Will Microsoft's Woes Become a Campaign Issue?

July 7, 2008 - 8:25 PM

(CNSNews.com) - The Microsoft trial has already sent shock waves through the financial markets, but does it has the same potential to affect the 2000 presidential campaign?

Clearly, House Republicans smell an issue in the Microsoft trial: House Republican Conference Chairman J.C. Watts released a statement Wednesday blaming the volatility in the Nasdaq market squarely on the White House's "meddling with the private sector."

"What about the millions of Americans who have pensions and investments in the stock market?" Watts continued. "The federal government should not be jeopardizing their retirement security."

Republicans on the Hill are licking their chops at the opportunity to tie Vice President Al Gore to Department of Justice actions that have resulted in huge drops in the tech markets.

"If the Microsoft case crashes the Nasdaq, you can be sure we're going to blame this right on Al Gore," one Republican chief of staff on Capitol Hill told CNSNews.com.

One venue for those hearings: the Senate Commerce Committee, chaired by former Republican presidential candidate John McCain, who has already said he'd like Congress to look at the ruling's impact on consumers, and on what he calls "this incredible engine that's driving America's economy."

Republicans could find that an attack on the Microsoft judgment would be well-received by consumers. Recent polls show that 71 percent of consumers think Microsoft has been good to consumers and the country, and 58 percent don't want the company broken up. More importantly, at least 6 million people own stock in Microsoft directly, while the number who own it indirectly through mutual funds or pension plans may be more than ten times that number.

Republican presidential candidate George W. Bush has so far avoided comment on the issue, saying only that he'd "fully enforce anti-trust laws to foster competition and innovation, to protect consumers, and to guard against anti-competitive conduct" as president.

But one key Bush backer in Washington told CNSNews.com that a President Bush would interpret anti-trust laws very differently than a President Gore.

"If George W. Bush were to win in 2000, his goal would be to break up real monopolies such as the U.S. Post Office, rather than innovative software companies that provide benefits to consumers and investors," said Grover Norquist, president of Americans for Tax Reform and a sometime Bush advisor.
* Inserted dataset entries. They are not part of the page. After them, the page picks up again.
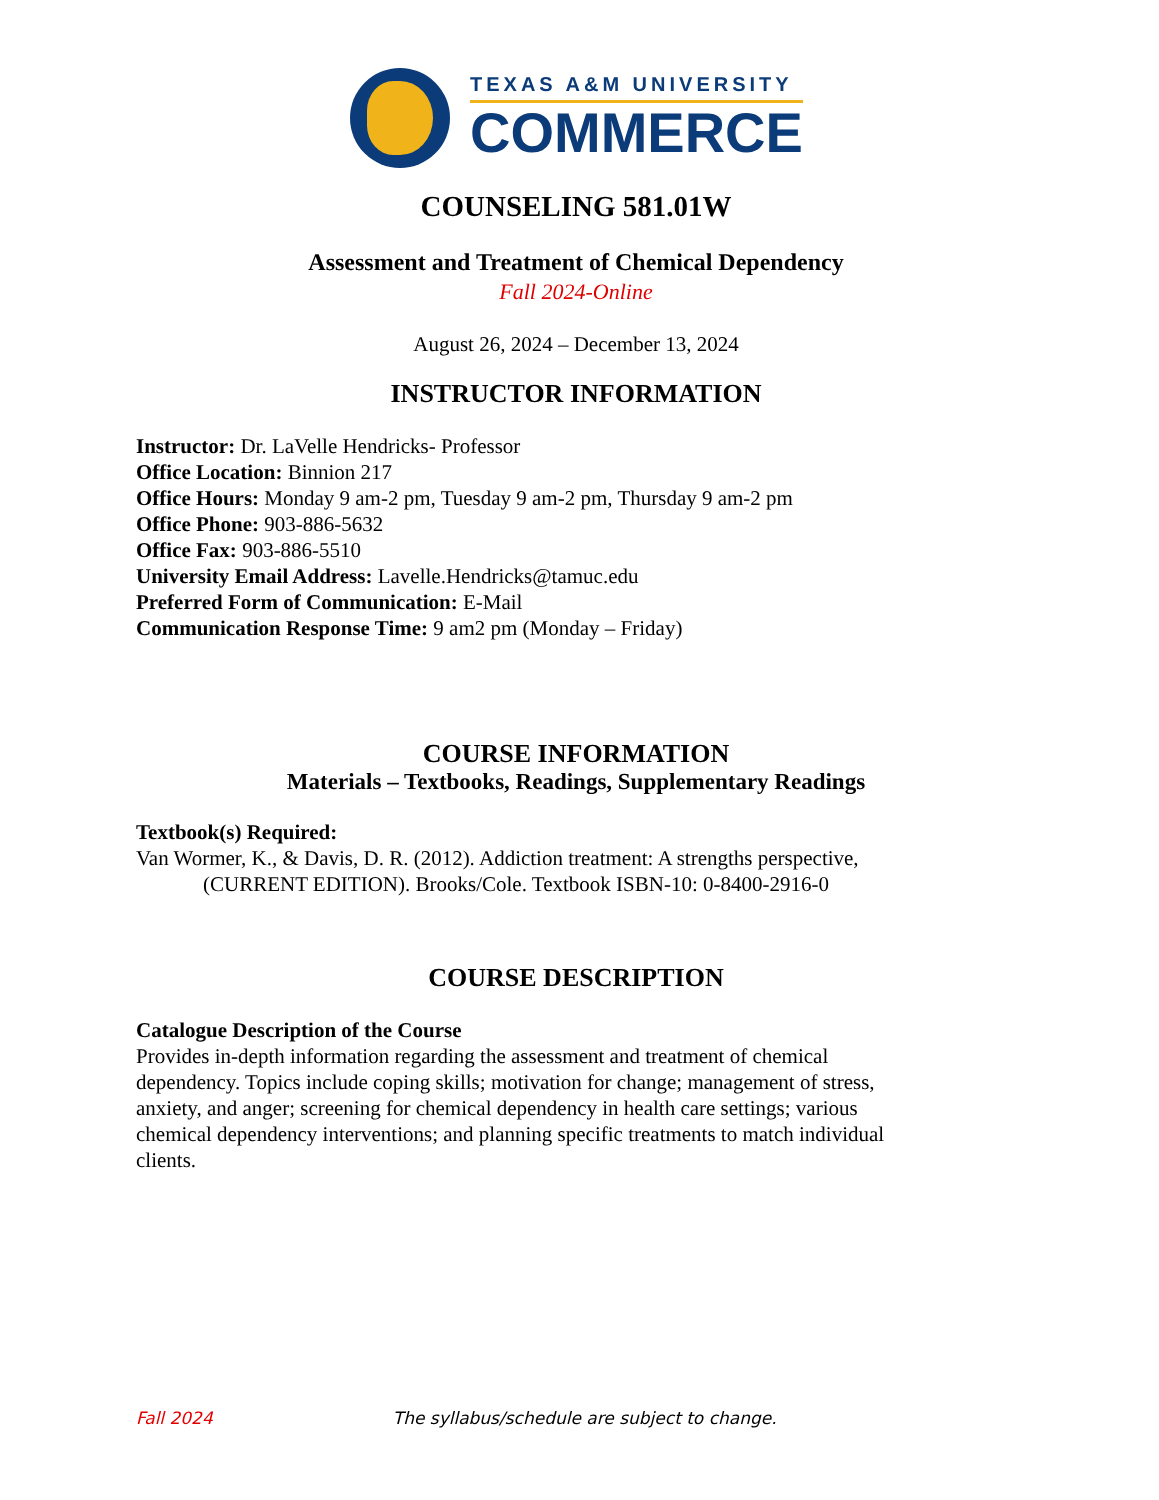TEXAS A&M UNIVERSITY
COMMERCE
COUNSELING 581.01W
Assessment and Treatment of Chemical Dependency
Fall 2024-Online
August 26, 2024 – December 13, 2024
INSTRUCTOR INFORMATION
Instructor: Dr. LaVelle Hendricks- Professor
Office Location: Binnion 217
Office Hours: Monday 9 am-2 pm, Tuesday 9 am-2 pm, Thursday 9 am-2 pm
Office Phone: 903-886-5632
Office Fax: 903-886-5510
University Email Address: Lavelle.Hendricks@tamuc.edu
Preferred Form of Communication: E-Mail
Communication Response Time: 9 am2 pm (Monday – Friday)
COURSE INFORMATION
Materials – Textbooks, Readings, Supplementary Readings
Textbook(s) Required:
Van Wormer, K., & Davis, D. R. (2012). Addiction treatment: A strengths perspective,
(CURRENT EDITION). Brooks/Cole. Textbook ISBN-10: 0-8400-2916-0
COURSE DESCRIPTION
Catalogue Description of the Course
Provides in-depth information regarding the assessment and treatment of chemical dependency. Topics include coping skills; motivation for change; management of stress, anxiety, and anger; screening for chemical dependency in health care settings; various chemical dependency interventions; and planning specific treatments to match individual clients.
Fall 2024 The syllabus/schedule are subject to change.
Robert Levy, a fellow in constitutional studies at the Cato Institute, told CNSNews.com that between Microsoft, tobacco trials, and threatened lawsuits against gun manufacturers, Americans may be more receptive to an attack on activist trial lawyers and a message of tort reform.

"The money that trial lawyers is being paid is finding its way back into the political process to state legislatures and judges, which buys more bad legal precedents, which brings even more money back to the same lawyers," said Levy.

"When voters hear that the Texas trial lawyers who filed the tobacco cases are getting ten times as much money as is being invested in anti-smoking programs, and that their pay comes to something like $92,000 per hour of work, they're going to get upset" and demand comprehensive legal reform, he added.